12. The method of claim 11, further comprising:

classifying the gesture according to the trajectories.

13. The method of claim 11, in which the trajectory indicates a change in area size over time.

13. The method of claim 11, in which the trajectory indicates a change in total signal intensity for each area over time.

14. The method of claim 13, further comprising:

determining as rate of change of area size.

15. The method of claim 11, further comprising:

determining a speed of movement of each region from the trajectory.

16. The method of claim 15, further comprising:

determining a rate of change of speed of movement of each region.

17. The method of claim 8, in which the bounding perimeter corresponding to an area of region touched.

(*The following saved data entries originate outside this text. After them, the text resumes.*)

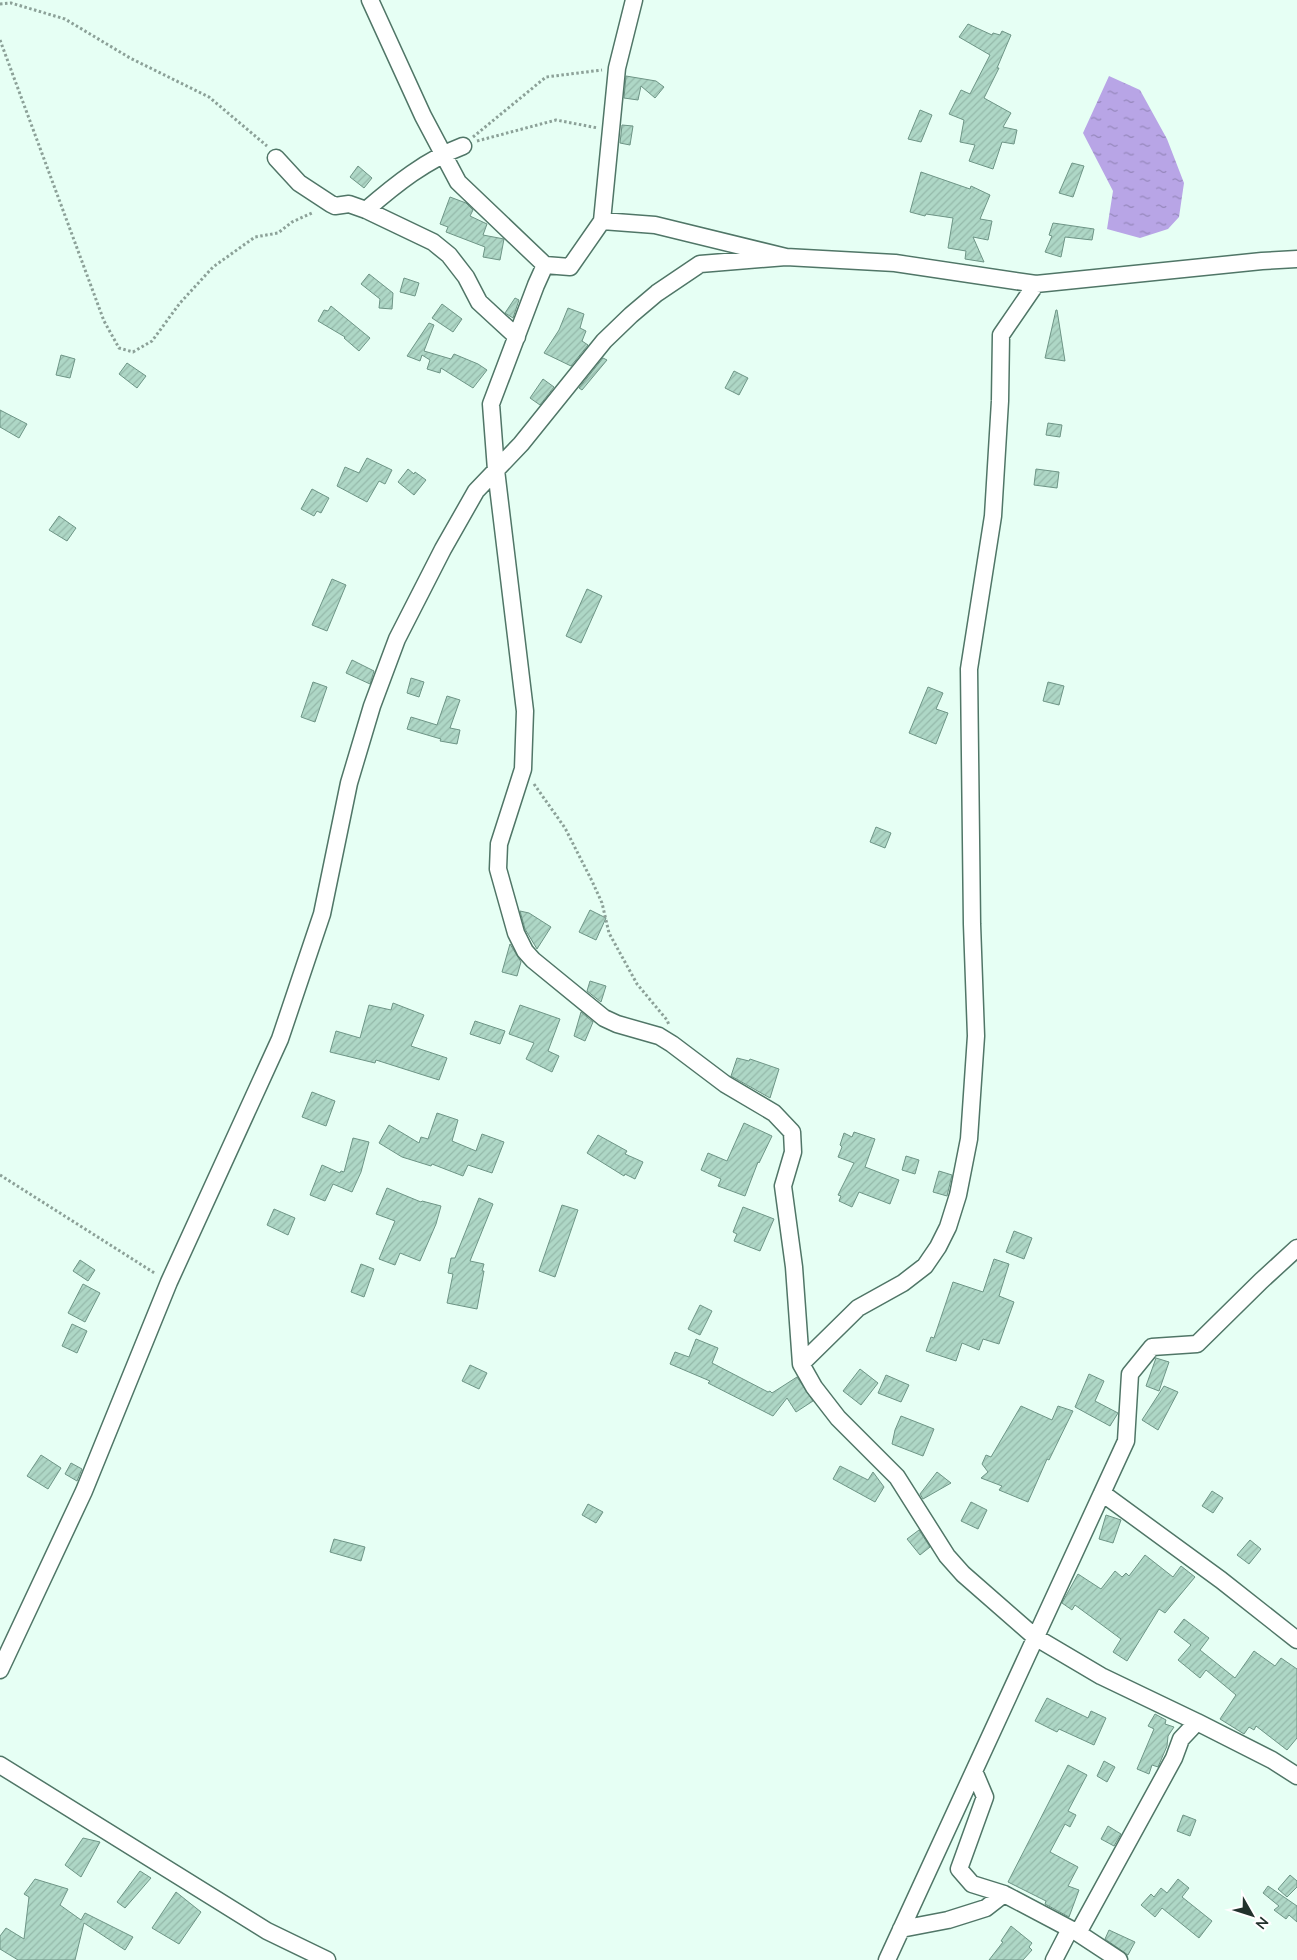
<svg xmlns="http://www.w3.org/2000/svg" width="1297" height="1960" viewBox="0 0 1297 1960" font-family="Lato,sans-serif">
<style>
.water{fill:url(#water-ripples)}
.building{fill:url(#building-hatch);stroke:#6e9586}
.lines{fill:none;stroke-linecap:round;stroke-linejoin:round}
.minor-casing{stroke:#507667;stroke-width:19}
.path{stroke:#8ca198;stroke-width:3;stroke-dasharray:2.5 2.5;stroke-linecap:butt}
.minor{stroke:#fff;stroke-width:16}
</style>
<defs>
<pattern id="water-ripples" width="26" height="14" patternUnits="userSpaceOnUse" patternTransform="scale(1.25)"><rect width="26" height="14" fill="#b8a5e6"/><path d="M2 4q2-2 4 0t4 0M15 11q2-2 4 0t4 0" fill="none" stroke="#9587bb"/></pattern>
<pattern id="building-hatch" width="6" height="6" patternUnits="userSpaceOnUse" patternTransform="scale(1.25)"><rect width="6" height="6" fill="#aed7c6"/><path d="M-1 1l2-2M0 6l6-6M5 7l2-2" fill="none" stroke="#95b9aa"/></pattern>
</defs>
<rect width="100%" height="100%" fill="#e6fff4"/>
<!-- water -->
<path class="water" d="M1109,76L1140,90L1167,139L1184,183L1179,217L1168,229L1140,238L1107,229L1113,191L1083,133Z"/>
<!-- building -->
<path class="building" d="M968,24L992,35L993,33L1000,35L1002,31L1011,35L997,68H999L984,98L1011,113L1003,127L1017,130L1014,144L1002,142L993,169L969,161L975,145L960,142L964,120L949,114L961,90L970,94L990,55L959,37Z
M626,76L656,81L664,87L655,98L641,86L638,100L624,98Z
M920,110L932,115L921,142L908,139Z
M622,125L633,126L630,145L620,143Z
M1072,163L1084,166L1073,197L1059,193Z
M358,166L372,178L364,188L350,177Z
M921,172L970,189L971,186L990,195L980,219L992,221L988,240L973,237L984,262L965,259L966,251L948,248L953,218L926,214L925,216L910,212Z
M450,197L466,203L473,210L470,216L487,224L483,235L504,239L500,260L483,257L485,247L446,232L448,227L440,224Z
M1053,223L1094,229L1092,240L1065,237L1061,257L1045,252L1052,236L1049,235Z
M369,274L393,293L392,309L379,308L380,299L361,284Z
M404,278L419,283L415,296L400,292Z
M515,298L519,300L513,318L505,313Z
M442,304L462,319L453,332L432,318Z
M331,306L370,338L359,351L344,338L345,337L318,321L324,310L328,311Z
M568,308L584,314L580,328L586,331L582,341L588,345L571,366L544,353L559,330Z
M1056,310H1057L1065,361L1045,358Z
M429,323L434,325L424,351L451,359L454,354L478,364L487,370L473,388L441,368L440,373L427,369L430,360L422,355L420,361L407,356Z
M61,355L75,359L70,378L56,375Z
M603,358L607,360L582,390L579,388Z
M127,363L146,376L137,388L119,374Z
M734,371L748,378L739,395L725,388Z
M543,379L554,387L540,405L530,398Z
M0,410L27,424L19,438L0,427Z
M1048,423L1062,425L1060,437L1046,435Z
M367,458L392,470L385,484L379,481L367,502L337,486L345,467L359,473Z
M408,469L414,474L415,472L426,480L414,495L398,482Z
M1036,469L1059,472L1057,488L1034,485Z
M312,489L329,498L321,513L317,511L314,516L301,509Z
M59,516L76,528L67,541L49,530Z
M332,579L346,585L327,631L312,625Z
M587,589L602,596L581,643L566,636Z
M352,660L374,671L370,684L346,673Z
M411,678L424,682L419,697L407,693Z
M313,682L327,687L315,722L301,717Z
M1048,682L1064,686L1059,705L1043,701Z
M928,687L943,693L936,709L948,713L936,744L909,733Z
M447,696L460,700L450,728L460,730L457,744L440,741L441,739L407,729L411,717L437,725Z
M876,827L891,833L885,848L870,842Z
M590,910L606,918L596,940L579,932Z
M520,911L529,913L551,927L537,949L525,929Z
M510,944L521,962L517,976L502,972Z
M590,981L606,986L601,1002L587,991Z
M393,1003L424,1015L411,1046L447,1058L439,1080L376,1060L375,1063L330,1052L336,1031L360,1038L369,1005L391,1010Z
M520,1005L560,1019L548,1051L559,1056L552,1072L526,1059L534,1043L509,1034Z
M581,1012L593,1022L585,1041L574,1036Z
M475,1021L505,1031L500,1044L470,1034Z
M737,1058L749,1061L750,1059L779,1069L770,1098L731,1076Z
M312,1092L335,1101L326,1126L302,1117Z
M437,1113L458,1120L452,1141L476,1151L482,1134L504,1142L492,1173L468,1165L463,1176L432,1164L431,1166L402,1157L379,1143L389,1125L419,1143L421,1137L428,1139Z
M744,1123L772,1136L759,1163L758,1162L745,1196L718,1186L721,1179L701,1170L708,1153L727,1161Z
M854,1132L875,1139L865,1167L899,1180L890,1204L859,1192L852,1207L839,1201L841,1196L838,1195L854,1163L838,1157L842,1147L840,1145L844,1133L852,1137Z
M598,1135L627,1151L625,1154L643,1162L635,1179L625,1174L624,1176L587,1153Z
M353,1138L369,1142L361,1172L352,1192L333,1184L325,1201L310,1195L322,1165L340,1173L341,1171L344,1172Z
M906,1156L919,1160L915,1174L902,1170Z
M939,1171L952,1175L947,1196L933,1192Z
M387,1188L421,1202L422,1201L441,1206L436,1224L420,1261L400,1253L395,1265L379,1259L395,1221L376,1214Z
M479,1198L493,1204L470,1261L484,1264L482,1271H484L477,1309L447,1303L453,1274L448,1273L451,1258H455Z
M562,1205L578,1210L555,1277L539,1271Z
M743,1207L774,1219L760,1251L734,1241L737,1234L733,1232Z
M274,1209L295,1218L288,1235L267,1225Z
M1014,1231L1032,1238L1024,1259L1006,1252Z
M994,1259L1009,1264L999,1296L1014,1302L999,1344L983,1339L979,1350L962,1343L956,1361L926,1351L931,1337L934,1338L953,1282L983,1292Z
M80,1260L95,1270L88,1281L73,1271Z
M361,1264L374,1269L364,1297L351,1292Z
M83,1284L100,1293L85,1322L68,1313Z
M700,1305L712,1311L700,1335L688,1329Z
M72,1324L87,1331L77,1353L62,1346Z
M696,1339L718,1348L712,1363L768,1392L770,1391L772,1393L797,1377L813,1401L796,1412L787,1398L773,1416L708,1383L710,1381L670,1364L675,1352L689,1357Z
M1156,1358L1169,1362L1159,1391L1146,1386Z
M470,1365L487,1373L479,1389L462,1381Z
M860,1369L878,1383L861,1405L843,1391Z
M1089,1374L1104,1381L1095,1401L1118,1413L1110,1426L1075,1407Z
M886,1375L909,1385L901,1402L878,1393Z
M1164,1386L1178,1392L1158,1430L1142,1420Z
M1021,1406L1052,1420L1058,1406L1073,1411L1049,1460L1047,1459L1028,1502L999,1490L1002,1486L981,1478L988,1472L982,1464L986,1455L991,1457Z
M901,1416L934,1429L923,1456L892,1444L895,1430Z
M41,1455L61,1468L48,1489L27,1476Z
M71,1463L82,1469L77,1481L65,1474Z
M840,1466L868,1480L873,1472L884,1487L875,1502L833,1479Z
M937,1472L951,1483L923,1499L920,1494Z
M1212,1491L1223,1498L1213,1513L1202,1506Z
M971,1502L987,1510L978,1529L961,1521Z
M588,1504L603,1512L596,1523L582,1515Z
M1106,1515L1121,1520L1113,1543L1099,1539Z
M919,1530L930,1547L920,1555L907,1539Z
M334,1539L365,1547L361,1561L330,1552Z
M1250,1540L1261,1549L1249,1564L1237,1555Z
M1145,1555L1173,1577L1181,1566L1195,1577L1165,1613L1159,1609L1127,1661L1113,1652L1121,1639L1075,1605L1072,1610L1062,1603L1078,1574L1101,1589L1115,1571L1122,1577L1126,1573L1129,1576Z
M1184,1619L1209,1638L1200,1650L1235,1678L1254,1651L1275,1666L1281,1658L1297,1669V1738L1287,1750L1256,1726L1254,1730L1249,1727L1244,1734L1220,1719L1236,1695L1206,1670L1200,1678L1178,1660L1191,1645L1174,1632Z
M1047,1698L1088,1718L1091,1711L1106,1718L1094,1745L1059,1729L1057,1732L1035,1721Z
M1155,1714L1166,1720L1165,1724L1174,1727L1168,1736L1167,1746L1158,1767L1152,1765L1149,1774L1137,1769L1154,1729L1148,1726Z
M1104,1761L1115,1767L1107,1782L1097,1776Z
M1068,1765L1087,1775L1068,1811L1076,1815L1070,1827L1065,1824L1050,1852L1078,1867L1068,1886L1079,1890L1069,1917L1045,1904L1046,1901L1008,1882Z
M1183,1815L1196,1820L1190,1836L1177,1831Z
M1108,1826L1121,1834L1114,1846L1101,1839Z
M83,1838L100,1842L81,1877L65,1865Z
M140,1871L151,1878L125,1908L117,1902Z
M1290,1875L1297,1881V1887L1287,1897L1278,1889Z
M35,1879L68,1889L60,1905L81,1920L85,1913L133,1937L125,1950L84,1923L75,1960H18L0,1949V1936L6,1928L24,1939L29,1897L24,1894Z
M1178,1879L1189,1888L1182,1897L1212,1921L1199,1938L1162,1908L1155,1917L1141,1905L1151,1894L1154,1897L1161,1888L1167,1893Z
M1268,1886L1297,1906V1922L1289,1915L1286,1919L1274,1910L1279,1906L1263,1893Z
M176,1892L201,1912L179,1944L152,1928Z
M1011,1926L1032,1943L1029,1947L1032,1950L1023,1960H989L1003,1942L1001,1941Z
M1109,1930L1135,1942L1128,1955L1105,1939Z"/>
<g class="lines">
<defs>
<path id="minor" d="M370,0L423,116L458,182L545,265
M634,0L617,68L602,221L655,225L786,257L895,263L1036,284L1262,261L1297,259
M276,158L299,183L331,204L335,206L349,204L366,210L433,242L449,255L466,277L479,302L517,337
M366,210C396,184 426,160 463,146
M602,221L570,267L545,265L536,285L491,404L496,470L525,711L523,769L499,844L498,869L516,933L525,951L533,960L604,1018L617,1024L659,1036L672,1044L725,1084L774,1113L792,1132L793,1152L783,1186L794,1267L801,1364L814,1387L838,1418L897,1477L947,1556L963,1574L1035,1637L1101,1676L1197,1722L1272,1760L1297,1776
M801,1364L858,1308L903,1283L925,1266L938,1247L948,1227L958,1195L969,1139L976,1036L972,924L969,669L993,516L1000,401L1001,335L1036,284
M1102,1493L1221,1580L1297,1640
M0,1670L84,1491L169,1282L280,1039L322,914L349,783L372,706L397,639L443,549L476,491L521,444L604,341L631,315L657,293L700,264L786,257
M0,1765L267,1931L327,1960
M974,1771L985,1797L959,1869L972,1884L1004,1894L1078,1933L1119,1960
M901,1929L948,1920L986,1908L1004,1894
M1078,1933L1174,1758L1181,1739L1197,1722
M887,1960L1126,1441L1130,1374L1152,1347L1197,1344L1261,1281L1297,1248
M1054,1960L1070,1929"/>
</defs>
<!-- minor casing -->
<use href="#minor" class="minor-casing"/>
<!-- path -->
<path class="path" d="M0,4L11,3L65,19L130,58L209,97L267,146
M0,40L104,321L119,348L133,352L152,341L180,303L213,267L255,237L278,233L292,222L314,212
M473,137L546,77L602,70
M477,141L556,120L598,128
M534,784L565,828L592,881L602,903L609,933L637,984L667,1020L669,1025
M0,1175L156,1274"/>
<!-- minor -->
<use href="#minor" class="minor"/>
</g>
<!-- north arrow -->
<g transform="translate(1252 1915) rotate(129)" stroke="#ffffff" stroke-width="4" paint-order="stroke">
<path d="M0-4L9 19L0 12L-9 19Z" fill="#22322c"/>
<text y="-8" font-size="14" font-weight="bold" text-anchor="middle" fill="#22322c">N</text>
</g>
</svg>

18. The method of claim 8, in which the bounding perimeter corresponding to a total signal intensity of the region touched.

19. The method of claim 1, in which the particular gesture is selected from the group consisting of one finger, two fingers, more than two fingers, one hand and two hands.

20. The method of claim 1, in which the particular gesture is used to manipulate a document displayed on the touch sensitive surface.

21. The method of claim 1, further comprising:

displaying a document on the touch surface;

annotating the document with annotations using one finger while pointing at the document with two fingers.

22. The method of claim 21, further comprising:

erasing the annotations by wiping an open hand back and forth across the annotations.

23. The method of claim 22, further comprising:

displaying a circle to indicate an extent of the erasing.

24. The method of claim 1, further comprising:

displaying a document on the touch surface;

defining a selection box on the document by pointing at the document with more than two fingers.

25. The method of claim 1, further comprising:

displaying a plurality of document on the touch surface;

gathering the plurality of documents into a displayed by placing two hands around the documents, and moving the two hands towards each other.

26. The method of claim 1, further comprising:

determining a location of each region.

27. The method of claim 26, in which the location is a center of the region.

28. The method of claim 26, in which the location is median of the intensities in the region.